Using the information ▸
a – Transcribe the Data Governance article starting at "Constraints Drive Change" and ending at "Data Governance program.".
b – Summarize the Data Governance article in two sentences.
---------- Passage
In terms of a market perspective, Data Governance has increased in visibility partly because of the increase in security breaches, data security issues, and compliance requirements for various industry regulations. To secure and manage data properly, it helps to manage it at a higher level and know which of your data is sensitive in the first place. Having the foundation of a solid Data Architecture is fundamental, because without it, Data Governance and compliance are impossible. Executives will often start without knowing what processes are at work managing their data, and then realize as they start digging into it, that they’ve taken a backward approach.
“You’re not going to find the silver bullet. You’ve got to roll up your sleeves and do the work,” said Ron Huizenga, Senior Product Manager for IDERA’s ER/Studio suite. Huizenga and his colleague Joy Ruff, Product Marketing Manager for ER/Studio, recently spoke with DATAVERSITY® about current challenges in Data Governance and Data Architecture. Huizenga said, “You have to get back to basics. You’re not going to be able to just buy an off-the-shelf solution and your governance problem is solved.” Both Ruff and Huizenga believe that the key to success lies in understanding your data and how it’s used in your organization.
To govern data well, said Ruff, start down at the database level, “so that you know what your data is, how it’s related to other data, and how it’s flowing through your business.” Because “if you don’t know how your data is moving through your business, how are you going to govern it?”
For example, because compliance requires knowing who is accessing sensitive data, without identification of which data is sensitive, it’s impossible to know if it’s been accessed inappropriately. If you know the relationships between data and how it flows through the system, as well as what the lineage is from the data source to the application, “then you can know where it’s being touched all along the way,” she said.
Constraints Drive Change
General Data Protection Regulation (GDPR) and California’s Consumer Privacy Act (CCPA) are the beginning of a growing number of regulations that will increase the importance of data lineage, Ruff commented. “When a customer asks to be removed from your system, you need to figure out how to do that,” down to the database level, and possibly even in data backups.
Despite the difficulty of compliance, the regulatory process is ultimately forcing companies to get control of their data, which is something they need in order to create a successful Data Governance program.
Huizenga said that organizations are “ridiculously ineffective” at Data Governance at this point in time. Gartner recently predicted that by the end of 2019, only 50 percent of CDOs will be successful. “And it’s not because of the people in those roles; it’s because of all the constraints that are placed upon them and the complexity of the problem that they’re trying to solve.”
Documentation and Modeling: Equal Partners
Solid documentation that arises from an intimate understanding of business processes and systems—beyond just databases and NoSQL data stores—is an important piece. Without data and process modeling, it’s impossible to understand what Huizenga calls ‘swivel-chair integration’:
“A person takes information from Point A, and puts it in Point B. Whether it’s keying from one system to another or manipulating something in a spreadsheet and uploading it to a system, there’s no way automated tools are going to catch all of that.”
Having tools and technology facilitates the process of understanding the data, where it’s stored, how it’s organized, what the processes are, and how it’s all tied together, “but it’s not the ‘easy’ button that does everything for you.”
--------------------
---------- Data excerpts
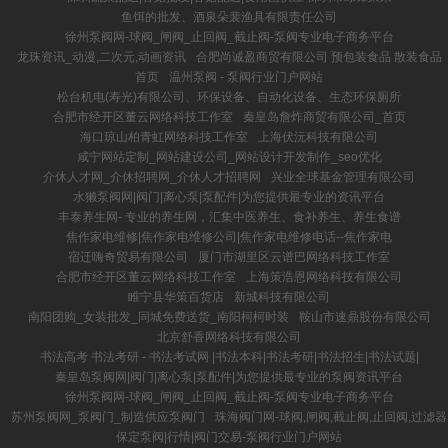
鱼饵的批发、酒泉朵裴渔具有限责任公司
徐州泵阀网-球阀_闸阀_止回阀_截止阀-泵阀专业电子商务平台
龙珠资讯_动漫,二次元,动画资讯
合肥尚诚盈商贸有限公司 预包装食品 散装食品
首页
温州泵阀 - 泵阀行业门户网站
松台机电(寿光)有限公司、环保设备、自动化设备、生态环保厕所
合肥市经开区董云网络科技工作室
秦皇岛詹炸商贸有限公司_首页
海口琼山柏青虹网络科技工作室
上海伏沅科技有限公司
咸宁网站定制_网站建设公司_网站设计开发制作_seo优化
介休人才网_介休招聘网_介休人才招聘网
兴业全球基金管理有限公司
水獭泵阀网|阀门|离心泵|泵配件|为您提供最专业的资讯平台
丰泰养生网- 专业的养生网，汇集中医养生、食补养生、养生食谱
焦作家电维修|焦作家电维修公司|焦作家电维修电话--焦作家电
宿迁嗨奇贸易有限公司
厦门市湖里区云谱巴网络科技工作室
合肥市经开区董云网络科技工作室
上海策浩恩网络科技有限公司
睢宁县华策百货店
新城科技有限公司
南阳团购_女装批发_同城免费送货_南阳柯柯时装
鞍山市速鼎股份有限公司
北京舒香网络科技有限公司
书法高考 书法考研 - 书法考试网 |书法本科|书法考研|书法招生|书法试题|
秦皇岛泵阀网|阀门|离心泵|泵配件|为您提供最专业的泵阀资讯平台
徐州泵阀网-球阀_闸阀_止回阀_截止阀-泵阀专业电子商务平台
苏州泵阀网_泵阀门_制造供应泵阀门
珠海阀门网-球阀,闸阀,截止阀,止回阀,过滤器
保定泵阀|行情|阀门交易-泵阀行业门户网站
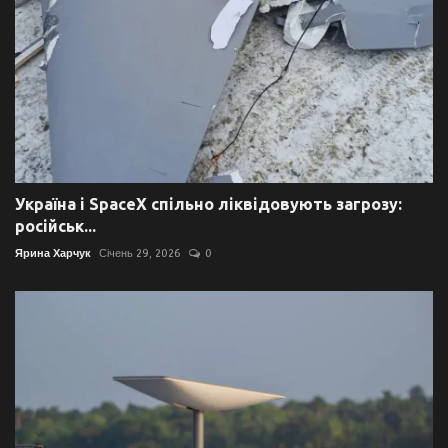
Україна і SpaceX спільно ліквідовують загрозу:
російськ...
Ярина Харчук
Січень 29, 2026
0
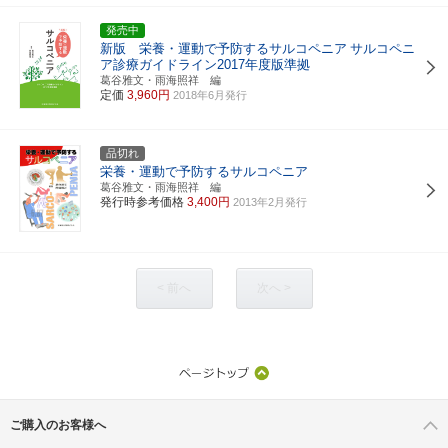
発売中
新版 栄養・運動で予防するサルコペニア
サルコペニ
ア診療ガイドライン2017年度版準拠
葛谷雅文・雨海照祥 編
定価
3,960円
2018年6月発行
品切れ
栄養・運動で予防するサルコペニア
葛谷雅文・雨海照祥 編
発行時参考価格
3,400円
2013年2月発行
< 前へ
次へ >
ご購入のお客様へ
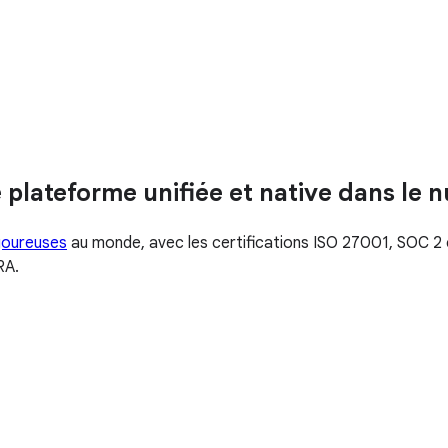
plateforme unifiée et native dans le 
igoureuses
au monde, avec les certifications ISO 27001, SOC 2 
RA.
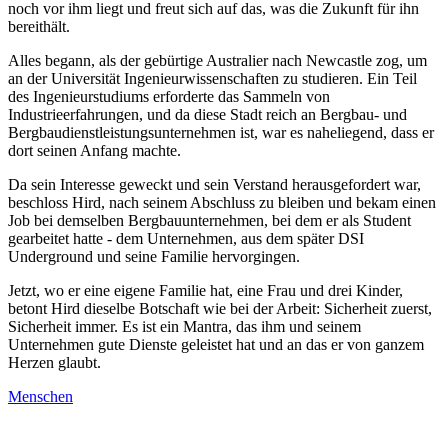
noch vor ihm liegt und freut sich auf das, was die Zukunft für ihn
bereithält.
Alles begann, als der gebürtige Australier nach Newcastle zog, um
an der Universität Ingenieurwissenschaften zu studieren. Ein Teil
des Ingenieurstudiums erforderte das Sammeln von
Industrieerfahrungen, und da diese Stadt reich an Bergbau- und
Bergbaudienstleistungsunternehmen ist, war es naheliegend, dass er
dort seinen Anfang machte.
Da sein Interesse geweckt und sein Verstand herausgefordert war,
beschloss Hird, nach seinem Abschluss zu bleiben und bekam einen
Job bei demselben Bergbauunternehmen, bei dem er als Student
gearbeitet hatte - dem Unternehmen, aus dem später DSI
Underground und seine Familie hervorgingen.
Jetzt, wo er eine eigene Familie hat, eine Frau und drei Kinder,
betont Hird dieselbe Botschaft wie bei der Arbeit: Sicherheit zuerst,
Sicherheit immer. Es ist ein Mantra, das ihm und seinem
Unternehmen gute Dienste geleistet hat und an das er von ganzem
Herzen glaubt.
Menschen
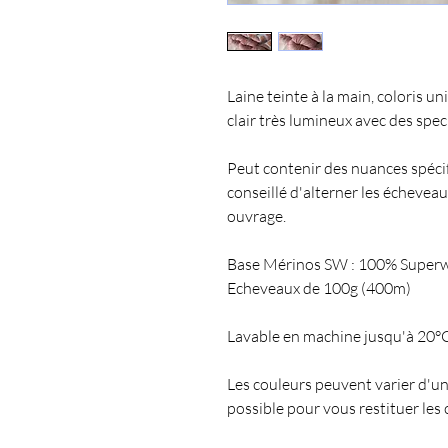
Laine teinte à la main, coloris u
clair très lumineux avec des spec
Peut contenir des nuances spécifiq
conseillé d'alterner les échevea
ouvrage.
Base Mérinos SW : 100% Super
Echeveaux de 100g (400m)
Lavable en machine jusqu'à 20°C
Les couleurs peuvent varier d'un
possible pour vous restituer les 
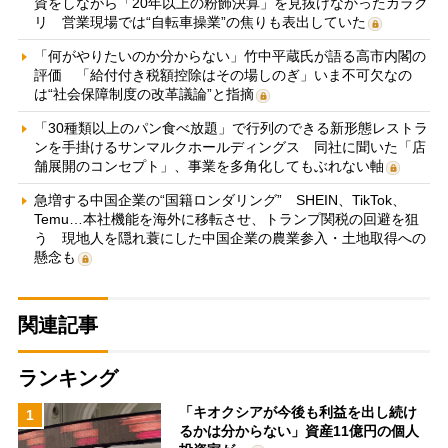
資をしながら「20年以上の粉飾決算」を見抜けなかったカラク
リ 営業現場では“自転車操業”の焦りも表出していた
「何がやりたいのか分からない」竹中平蔵氏が語る高市内閣の
評価 「給付付き税額控除はその場しのぎ」いま不可欠なの
は“社会保障制度の改革議論”と指摘
「30種類以上のパン食べ放題」で行列のできる新形態レストラ
ンを手掛けるサンマルクホールディングス 同社に聞いた「店
舗展開のコンセプト」、事業を多角化してもぶれない軸
急増する中国企業の“国籍ロンダリング” SHEIN、TikTok、
Temu…本社機能を海外に移転させ、トランプ関税の回避を狙
う 現地人を隠れ蓑にした中国企業の農業参入・土地取得への
懸念も
関連記事
ランキング
「キオクシアが今後も利益を出し続け
1
るかは分からない」資産11億円の個人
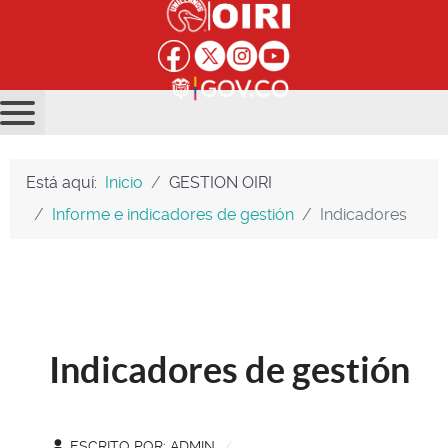
Está aquí:
Inicio
GESTION OIRI
Informe e indicadores de gestión
Indicadores
Indicadores de gestión
ESCRITO POR:
ADMIN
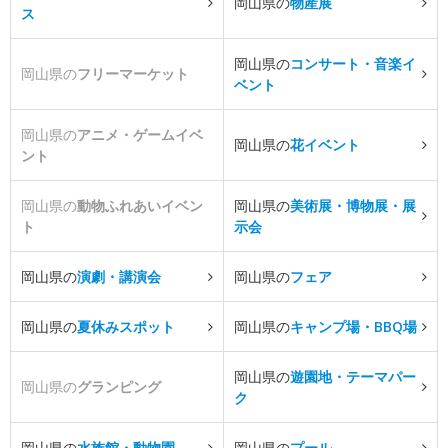
岡山県の
物産展
ス
岡山県の
コンサート・音楽イ
岡山県の
フリーマーケット
ベント
岡山県の
アニメ・ゲームイベ
岡山県の
花イベント
ント
岡山県の
動物ふれあいイベン
岡山県の
美術展・博物展・展
ト
示会
岡山県の
演劇・講演会
岡山県の
フェア
岡山県の
夏休みスポット
岡山県の
キャンプ場・BBQ場
岡山県の
遊園地・テーマパー
岡山県の
グランピング
ク
岡山県の
水族館・動物園
岡山県の
プール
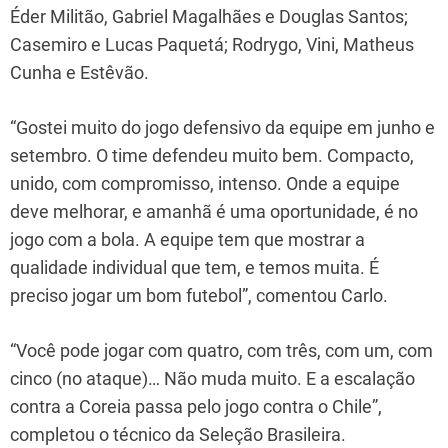
Éder Militão, Gabriel Magalhães e Douglas Santos;
Casemiro e Lucas Paquetá; Rodrygo, Vini, Matheus
Cunha e Estêvão.
“Gostei muito do jogo defensivo da equipe em junho e
setembro. O time defendeu muito bem. Compacto,
unido, com compromisso, intenso. Onde a equipe
deve melhorar, e amanhã é uma oportunidade, é no
jogo com a bola. A equipe tem que mostrar a
qualidade individual que tem, e temos muita. É
preciso jogar um bom futebol”, comentou Carlo.
“Você pode jogar com quatro, com três, com um, com
cinco (no ataque)… Não muda muito. E a escalação
contra a Coreia passa pelo jogo contra o Chile”,
completou o técnico da Seleção Brasileira.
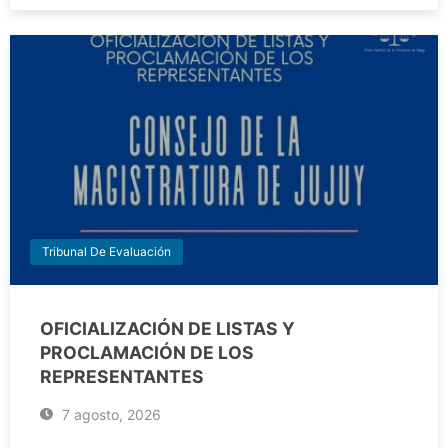
Tribunal De Evaluación
OFICIALIZACIÓN DE LISTAS Y
PROCLAMACIÓN DE LOS
REPRESENTANTES
7 agosto, 2026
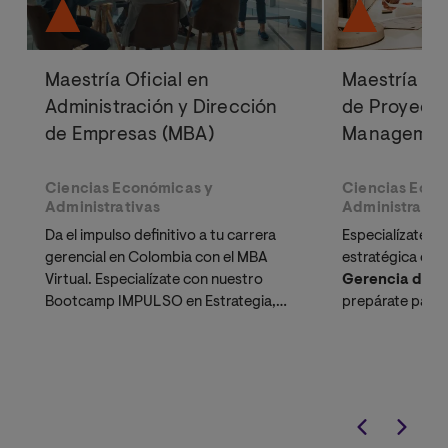
Maestría Oficial en
Maestría Ofi
Administración y Dirección
de Proyecto
de Empresas (MBA)
Managemen
Ciencias Económicas y
Ciencias Econ
Administrativas
Administrativ
Da el impulso definitivo a tu carrera
Especialízate en
gerencial en Colombia con el MBA
estratégica con
Virtual. Especialízate con nuestro
Gerencia de Pr
Bootcamp IMPULSO en Estrategia,
prepárate para 
Innovación y Emprendimiento.
certificacione
mercado:
PMP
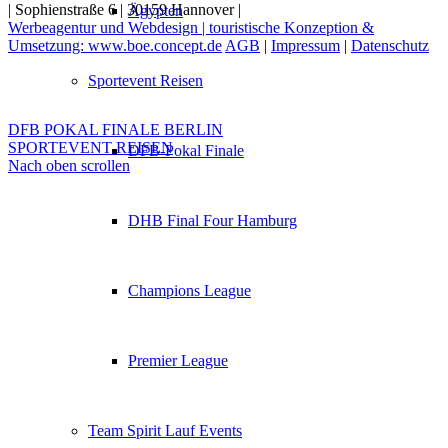
| Sophienstraße 6 | 30159 Hannover |
Ägypten
Werbeagentur und Webdesign | touristische Konzeption &
Umsetzung: www.boe.concept.de
AGB
|
Impressum
|
Datenschutz
Sportevent Reisen
DFB POKAL FINALE BERLIN
SPORTEVENT REISEN
DFB-Pokal Finale
Nach oben scrollen
DHB Final Four Hamburg
Champions League
Premier League
Team Spirit Lauf Events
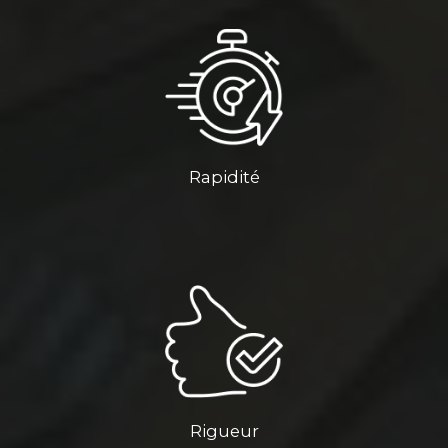
Rapidité
Rigueur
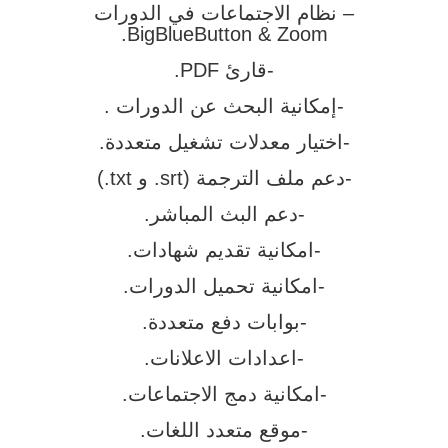
– نظام الاجتماعات في الدورات
BigBlueButton & Zoom.
-قارئ PDF.
-إمكانية البحث عن الدورات .
-اختيار معدلات تشغيل متعددة.
-دعم ملف الترجمة (srt. و txt.)
-دعم البث المباشر.
-امكانية تقديم شهادات.
-امكانية تحميل الدورات.
-بوابات دفع متعددة.
-اعدادات الاعلانات.
-امكانية دمج الاجتماعات.
-موقع متعدد اللغات.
--------------------
Solutions in order ▸
a –
Constraints Drive Change
General Data Protection Regulation (GDPR) and California’s Consumer Privacy Act (CCPA) are the beginning of a growing number of regulations that will increase the importance of data lineage, Ruff commented. “When a customer asks to be removed from your system, you need to figure out how to do that,” down to the database level, and possibly even in data backups.
Despite the difficulty of compliance, the regulatory process is ultimately forcing companies to get control of their data, which is something they need in order to create a successful Data Governance program.

b – Data Governance has gained visibility as security breaches and compliance requirements increase, and it depends on a solid Data Architecture and on knowing what data an organization has, how it relates to other data, and how it flows through the business. Huizenga and Ruff say no off-the-shelf solution will solve the problem, so organizations must do the work, including solid documentation and modeling, with tools that help but do not do everything.